* _Alıntılanan metin_:
------------------------------------------------

İslam dünyası, Arap Baharı denen toplumsal hareketlilikten bu yana durulmadı. Kısmen 20. Yüzyılın başında, kısmen ortasında dış güçler tarafından İslam dünyasında Müslüman toplumun aleyhinde bir “üst istikrar” oluşturulmuştu.
2011’de başlayan kıpırdanış, aradan geçen sekiz yıla rağmen toplumların aleyhindeki o “üst istikrar”ı toplumlar lehine bir istikrara çevirmedi. Aksine “üst istikrar”ı da bozdu. Baskı ve zulümle de olsa yönetilebilir ülkeler, yerini yönetilemeyen ülkelere bıraktı. Yönetilemeyen ülkelerin bir kısmı parçalanıp savaş acılarıyla yüz yüze kaldı, diğerlerinin geleceği belirsiz.
Müslümanların önemli bir kısmı, ülkelerinin yönetimleri konusunda umutsuz… ABD’nin başını çektiği uluslar arası sistemle çalışan yöneticilerden tiksiniyor, onları en kötü necaset olarak görüyor.
Türkiye, bu hâli kısmen 28 Şubat’ta yaşamıştı. O dönemde kendilerini Türk milliyetçisi olarak tarif eden bazı şahıslar bile, siyonist işgal rejimiyle çalıştığından emin oldukları yöneticilerden tiksindiklerinden “ABD, bizi fiilen yönetseydi bunlardan iyi olurdu!” diyebiliyorlardı.
Bu tarifi zor umutsuzluk ve tiksinme karışımı hâl, bugün başka İslam ülkeleri için yaşanıyor. O ülkelerin İslam mukaddesatını hiçe sayan yöneticilerinin ABD ve siyonist rejimle kurdukları dostluk tiksinmeye yol açıyor. Bu hâl içinde şuur ehli olduğunu düşündüğünüz Müslümanların dahi “ABD, orayı doğrudan yönetseydi hiç olmazsa toplum uyanırdı!” dediklerini duyabiliyorsunuz.

------------------------------------------------

* _Görev listesi_:
(A) Lütfen aşağıdaki (i), (ii) ve (iii) ifadelerinin alıntılanan metinle uyuşup uyuşmadığını belirtin; her birine evet ya da hayır deyip kararı belirleyen sözleri metinden harfi harfine aktarın. (i) 2011'de başlayan hareketlilik, üst istikrarı toplumlar lehine bir istikrara çevirdi. (ii) Türkiye bu hâli kısmen 28 Şubat'ta yaşamıştı. (iii) Yönetilemeyen ülkelerin tamamı parçalanıp savaşla yüz yüze kaldı.
(B) Alıntılanan metnin bir bölümünü hiç değiştirmeden yeniden yazın: "2011’de başlayan kıpırdanış, aradan" sözlerinin geçtiği yerden başlayın, "necaset olarak görüyor." sözlerinden sonra durun.
Satırlara bu iş için ihtiyaç yok.

* _Toplanan malzeme_:
------------------------------------------------

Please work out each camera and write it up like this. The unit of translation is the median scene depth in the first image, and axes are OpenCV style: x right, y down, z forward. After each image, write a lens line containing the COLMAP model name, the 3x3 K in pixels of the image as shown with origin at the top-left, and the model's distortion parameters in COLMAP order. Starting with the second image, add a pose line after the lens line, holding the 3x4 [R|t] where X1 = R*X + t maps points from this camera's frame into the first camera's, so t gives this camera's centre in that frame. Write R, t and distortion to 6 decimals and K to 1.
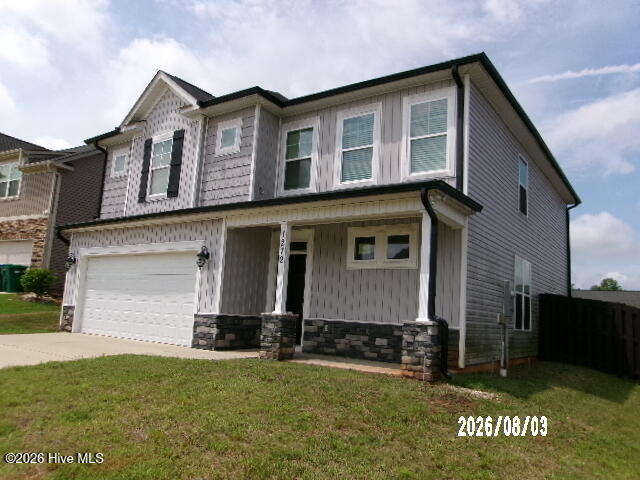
lens RADIAL K [[492.5, 0, 317.0], [0, 492.5, 241.1], [0, 0, 1]] dist [-0.000490, 0.000499]
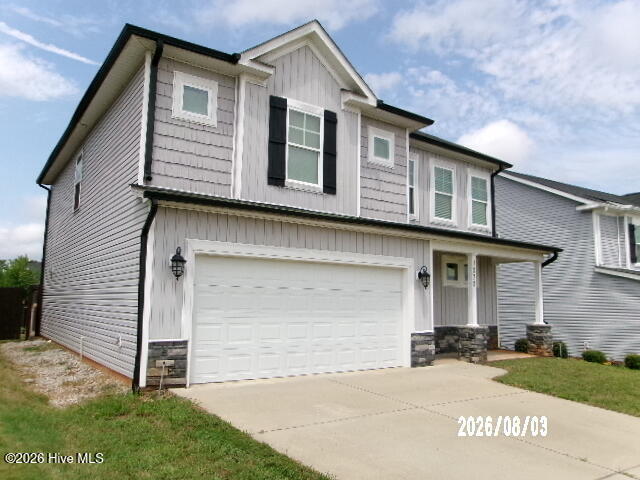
lens RADIAL K [[492.5, 0, 317.0], [0, 492.5, 241.1], [0, 0, 1]] dist [-0.000490, 0.000499]
pose [[0.327158, 0.065450, 0.942700, -1.265830], [-0.138627, 0.990130, -0.020633, 0.010662], [-0.934746, -0.123934, 0.333002, 0.873106]]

------------------------------------------------

* _Görev çözümleri_:
(A)
(i) Hayır: "2011’de başlayan kıpırdanış, aradan geçen sekiz yıla rağmen toplumların aleyhindeki o “üst istikrar”ı toplumlar lehine bir istikrara çevirmedi."
(ii) Evet: "Türkiye, bu hâli kısmen 28 Şubat’ta yaşamıştı."
(iii) Hayır: "Yönetilemeyen ülkelerin bir kısmı parçalanıp savaş acılarıyla yüz yüze kaldı, diğerlerinin geleceği belirsiz."

(B)
2011’de başlayan kıpırdanış, aradan geçen sekiz yıla rağmen toplumların aleyhindeki o “üst istikrar”ı toplumlar lehine bir istikrara çevirmedi. Aksine “üst istikrar”ı da bozdu. Baskı ve zulümle de olsa yönetilebilir ülkeler, yerini yönetilemeyen ülkelere bıraktı. Yönetilemeyen ülkelerin bir kısmı parçalanıp savaş acılarıyla yüz yüze kaldı, diğerlerinin geleceği belirsiz.
Müslümanların önemli bir kısmı, ülkelerinin yönetimleri konusunda umutsuz… ABD’nin başını çektiği uluslar arası sistemle çalışan yöneticilerden tiksiniyor, onları en kötü necaset olarak görüyor.